Our historical narratives, our founding myths of a non-historical time reveal the potential of uncertainty and, in some ways, it is recurrent in our speech. Even in the most normative ways we can think of, like “soul mates”: it is about them the myth that humans were created with a body that was both male and female but separated by a punishment of the Gods.
To think about the non-binary is not, as many suggest, thinking the unthinkable simply because one cannot use as a contesting argument the dimorphism of human bodies - after all, there are intersex people or even those who (very rarely) are born without any sexual organ. These people will identify with a gender (or none) throughout their lives according to the perception that they have of themselves and their experiences in the world.
But gender, as we all should know, it is not the body itself, it is an interpretation of the body given by culture, designated through arbitrary semiotic relationships of what is male/female. A baby comes into existence long before being born. It exists as the subject of sex and gender from the time the ultrasound is done and the doctor says “it’s a boy” or “It’s a girl”. From that, a world of expectations is built, along with impositions, colors, names, possible school life. Gender is rhetoric you are given even before birth, it is assumed and is performative. After born one must learn to be the gender that one was given: cross legs, not move his hands so much, not cry.
There is intense effort put into fitting the subject in one of the gender poles, and beyond the fitting effort there’s the escape from it, what some call “gender dysphoria”: the medical and clinical discourse that turned into pathology what is a question of identity.
When I say I am queer I am not saying that any of these gendered “ways of living” stare upon me. I can look at a man and think “Am I like him?”. And my answer is "yes, in fact, I am"... the same is true when I look at a woman. But this is certainly not the most important issue. The central question is: do we need a gender in order to socialize? Is it really necessary to live from an intellection of another in binarity?

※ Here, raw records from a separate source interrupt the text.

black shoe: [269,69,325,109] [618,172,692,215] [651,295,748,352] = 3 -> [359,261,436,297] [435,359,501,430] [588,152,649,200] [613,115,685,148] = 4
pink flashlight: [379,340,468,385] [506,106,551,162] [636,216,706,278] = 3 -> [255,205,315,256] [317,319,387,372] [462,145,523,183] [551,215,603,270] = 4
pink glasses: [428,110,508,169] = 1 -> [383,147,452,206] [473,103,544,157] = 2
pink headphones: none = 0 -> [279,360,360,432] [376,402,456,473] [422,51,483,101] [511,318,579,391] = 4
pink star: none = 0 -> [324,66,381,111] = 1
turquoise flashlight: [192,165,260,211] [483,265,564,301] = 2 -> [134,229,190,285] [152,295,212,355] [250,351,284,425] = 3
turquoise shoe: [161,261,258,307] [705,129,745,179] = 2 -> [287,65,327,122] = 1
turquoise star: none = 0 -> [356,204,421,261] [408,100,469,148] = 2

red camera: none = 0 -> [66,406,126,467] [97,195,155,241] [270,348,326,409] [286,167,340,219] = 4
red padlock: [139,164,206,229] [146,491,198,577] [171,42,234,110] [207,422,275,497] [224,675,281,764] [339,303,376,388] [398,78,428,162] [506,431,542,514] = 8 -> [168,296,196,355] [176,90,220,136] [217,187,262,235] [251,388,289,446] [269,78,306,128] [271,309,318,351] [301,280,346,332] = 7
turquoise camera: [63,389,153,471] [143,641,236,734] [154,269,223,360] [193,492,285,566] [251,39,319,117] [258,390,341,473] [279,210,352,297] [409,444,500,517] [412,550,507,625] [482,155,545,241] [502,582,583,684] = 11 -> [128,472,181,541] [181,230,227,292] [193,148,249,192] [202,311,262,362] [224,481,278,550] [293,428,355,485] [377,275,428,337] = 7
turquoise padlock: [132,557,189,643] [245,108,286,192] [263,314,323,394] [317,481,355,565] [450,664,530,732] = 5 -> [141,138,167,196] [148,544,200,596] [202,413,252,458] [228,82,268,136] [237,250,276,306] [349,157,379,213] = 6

I am not one of those naive people who say “we’re all human”. When we equate everyone we hide the deep chasms that we have built to separate us – social chasms, class, gender, religious, sexual orientation. We are not only human, this is, perhaps, just one of our many identifying marks.
At this time, I consider my body an instrument of micro-political resistance. When I go out dressed in clothes said to be masculine I break up with normative discourses. My goal? For people to look at me and not know what I am.

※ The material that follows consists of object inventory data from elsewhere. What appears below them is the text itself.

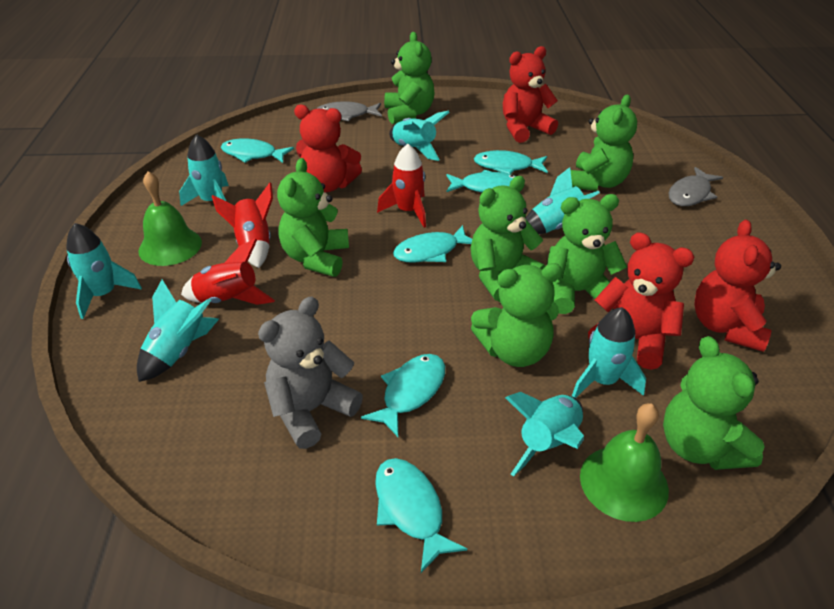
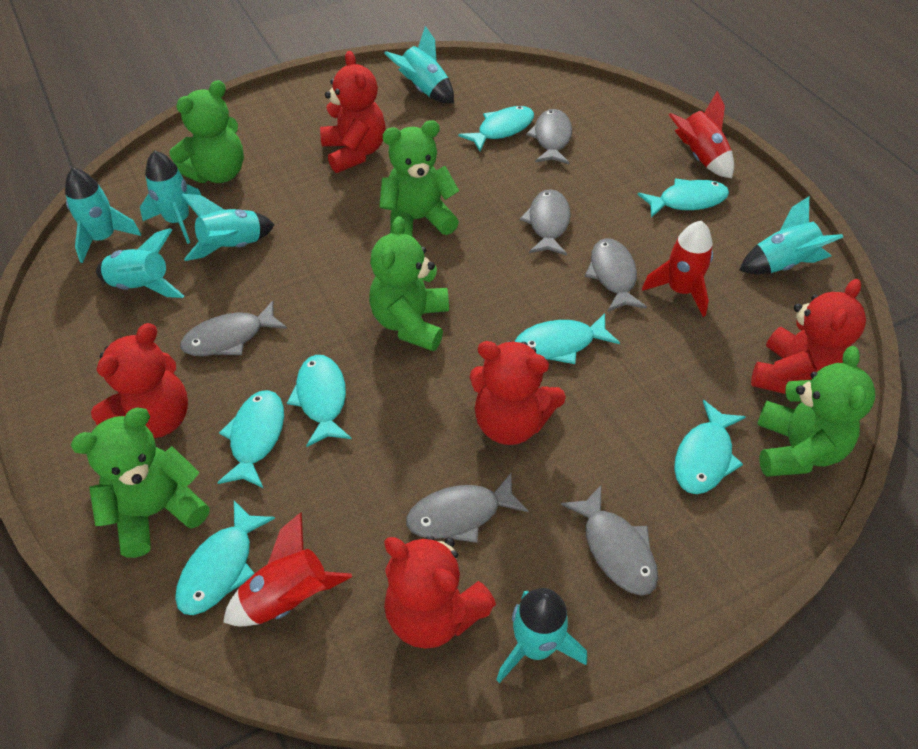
green bell: [138,171,202,266] [580,403,669,522] = 2 -> none = 0
green teddy bear: [277,158,349,277] [384,32,435,124] [470,176,546,302] [471,263,563,367] [547,194,627,314] [571,95,637,191] [663,336,765,470] = 7 -> [71,408,209,558] [170,80,244,183] [369,216,449,351] [379,120,459,237] [757,346,875,477] = 5
grey fish: [317,101,382,121] [668,167,723,206] = 2 -> [180,301,287,356] [406,472,529,543] [520,189,571,256] [526,109,572,164] [561,486,658,596] [585,238,647,312] = 6
grey teddy bear: [258,297,363,449] = 1 -> none = 0
red teddy bear: [294,105,362,192] [503,46,558,143] [588,232,694,370] [694,220,781,352] = 4 -> [91,323,188,438] [320,51,385,173] [384,535,496,649] [470,341,566,445] [751,279,866,394] = 5
turquoise fish: [221,138,294,163] [361,354,445,437] [375,458,467,573] [393,225,472,263] [446,170,516,192] [474,150,548,174] = 6 -> [175,501,275,615] [217,390,284,488] [287,355,351,447] [458,106,534,151] [514,313,620,364] [638,179,729,218] [674,400,746,494] = 7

Modernity has brought us too much confidence. We learned that we have a “paradise” (be it religious or an utopian socialist world), we learned that science could save us, that the science of the mind could protect us from our monsters, that money could end hunger. But it didn’t work. And the reason is clear: there is human immobility, there is multiplicity. And the experience of being male or female is multiple.
Judith Butler begins her book “Gender Trouble” with a question that troubles us even now: “Who is the subject of feminism?” What is this transcendence that classical feminism gave the concept of “woman”? Do we all live all the same experiences? Certainly not. Anyone willing to go into deeper reflection will find in him or herself elements of femininity and masculinity, the question is to be happy with the rules that define us.